It was a Friday in June. The winter sun was clear and cold, but the gas fire in the sunroom leant a pleasant warmth to the day. I had done a fair afternoon’s work. Well, I had spent a fair few hours in concerted effort. That is to say I had stared at the computer screen for a long and pointless time. That is almost the same thing. I needed to reframe my perspective. Perhaps if I were to stretch back onto the couch and close my eyes, but just for a moment.
A door closed with a bang, so I guess that I reasoned that someone must have also just opened it. It was dark, but not quite night. Who? Where? Ah, sleep. I had nodded off and I was having a dream, a sleep induced thought, an idea. What was it? I felt that it was an important one, that it was a good idea, something I needed to know.
“You in here?” She asks of the empty seeming house. My wife has returned from, somewhere I can’t quite remember.
“Yes, I’m in here.” I replied.
And the thought was gone.
Saturday. Late the following day and we were driving to our friends’ place just outside of Ballarat. Bella had decided to drive, as is her occasional want, so I was enjoying the luxury of watching the world slip past out of the side window. Passengers in cars see such a different world to drivers. Dark shapes, bounded by swathes of moonlight, rolling hills and paddocks, with the occasional pin points of farmhouse lights. A gently soporific scene blurring by.
It is the same dream. I am sure of it. That important idea from yesterday afternoon’s nap. Is it the making of a short story? I think so, and not a bad one either. Yes, I… The car suddenly stops moving, I open my eyes to see, petrol pumps? Bella has pulled into fill the tank. Once again, I feel the thought slipping away. I fight to hold on to it. Gone. I feel a burning frustration of loss, for something that I can’t quite remember. It would be churlish to blame anyone, so instead I lament in silence.
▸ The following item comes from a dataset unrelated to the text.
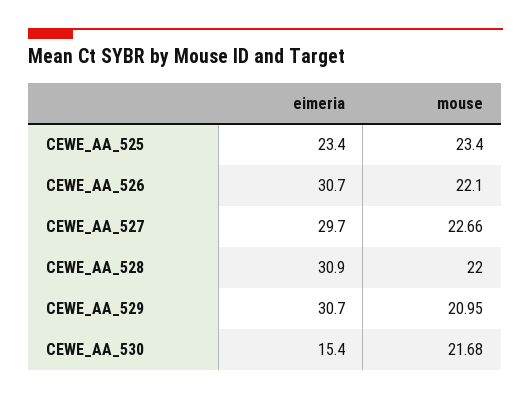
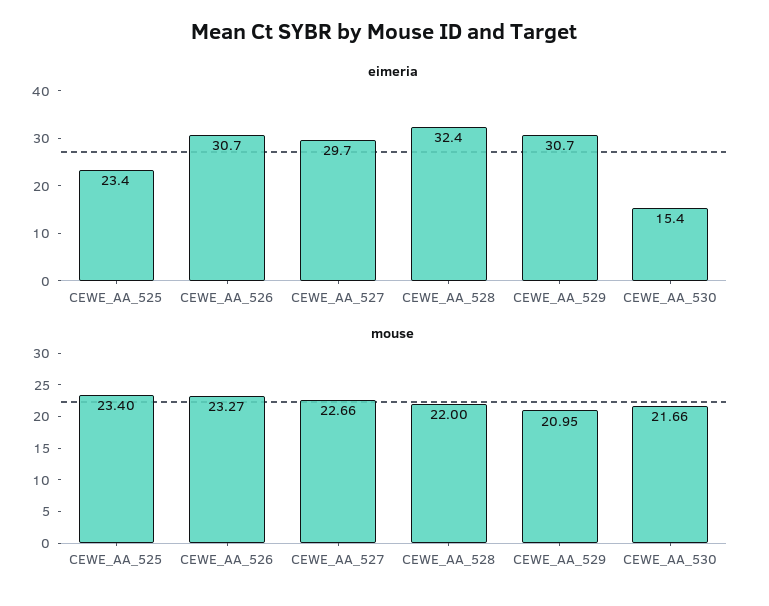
mouse, CEWE_AA_526: 22.1 -> 23.27
eimeria, CEWE_AA_528: 30.9 -> 32.4
mouse, CEWE_AA_530: 21.68 -> 21.66

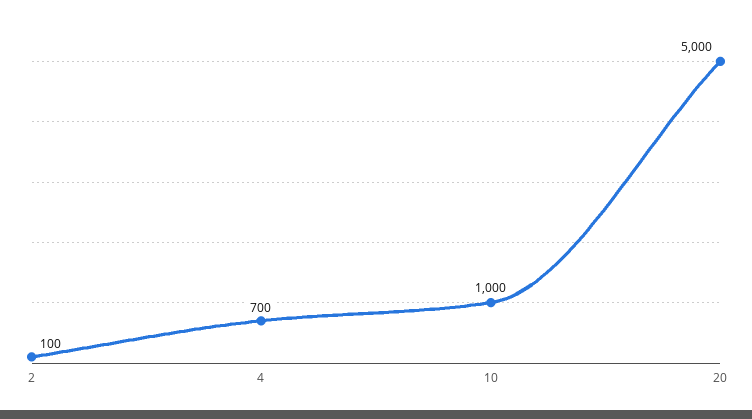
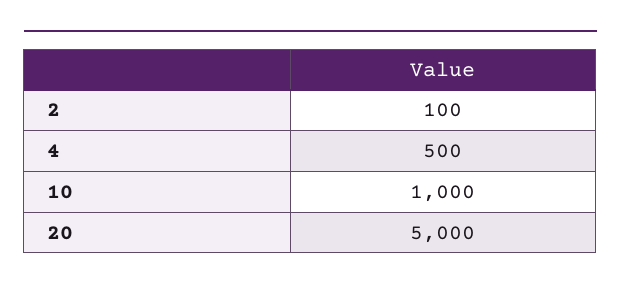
4: 700 -> 500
Over dinner with our friends at the Wallace Pub, I find that an annoying little part of me is still brooding away in the back of my mind. “You’ve got a phone with you.” said Adrian interrupting my bad humour. “When you go to bed tonight, set it on the bed side table and as you go to sleep, tell yourself to have the same dream. You can write it down in the note app as soon as you open your eyes.” Adrian was an old mate who D.J.ed at the local regional FM radio station. “That is what I do, and it works a treat. I remember near all of my dreams nowadays.”
“You know, that is not as silly as it sounds Aid.” I replied, and for the first time that night I start to truly relax and enjoy the company.
Again, The Dream, that thought, the idea that I knew I both liked and needed, and now I am prepared. Adrian’s idea is working. I sit up, grab my iPhone, unlock it, open the Notes app, yes, The Dream is fading but I will catch it, save it. But even as I type the first few words, my phone buzzes with a message alert. “It is from my sister. I have not spoke to her for, what is it, eight weeks?” I think to myself, and before I realise what I am doing I am opening the message.
And again I feel that blasted thought slide out of my mind. Lost once again.
Not one to give up, nor one to ignore lessons hard learnt, I have swapped the phone for an actual, physical note pad and pen. I even test that the pen has ink each night before I go to sleep. As I nod off, I tell myself “Now remember The Dream.” I notice that I even capitalise it in my thoughts now.
But the best laid plans of mice and men…
I sleep the sleep of the innocent, or in my case, the damned. Not a dream, not a flurry nor a twitch. I do not think that I have even rolled over for five nights straight now. What is worse, I am sure that I have never slept better. I wake refreshed and rested. And bitter. Bitter and more and more twisted.
I know that it was a good idea. ‘Is’ a good idea. A clever idea. I am sure of it. Well, I think that it is anyway. Then again, perhaps not, maybe it is all just wishful thinking. Once more I stare at my keyboard with that mundane writer’s malaise. The wearying ennui of a bright blank screen containing a single, flashing cursor. Writer’s block.
That all happened a couple of weeks ago. It is Friday once again. And it is just as pleasant a winter’s day as that first one was. The sun is just as bright and fresh, and just as devoid of warmth. The faux log gas fireplace is radiating the perfect amount of comfort, the couch is just as inviting right now as it had been back then. Perhaps I might just watch the flames for a moment, relax and let my imagination wander. Just for a moment or two, to clear my mind. And watch I did, drifting through thoughts and memories, ever wary not to actually close my eyes. If I closed my eyes I would probably sleep, and then I would lose even more time. So I kept them open, I …
I woke with a start, but this time there is no noise or distraction. The dream had come back unasked for. That is what woke me. It is the same one. I remembered it. I am sure, and it is not such a bad idea after all. It is an idea for a short story. More than just an idea, it is a complete story, the very thing I had been trying to write for two weeks now, without success. But this time… This time I wrote it down before it could slip away.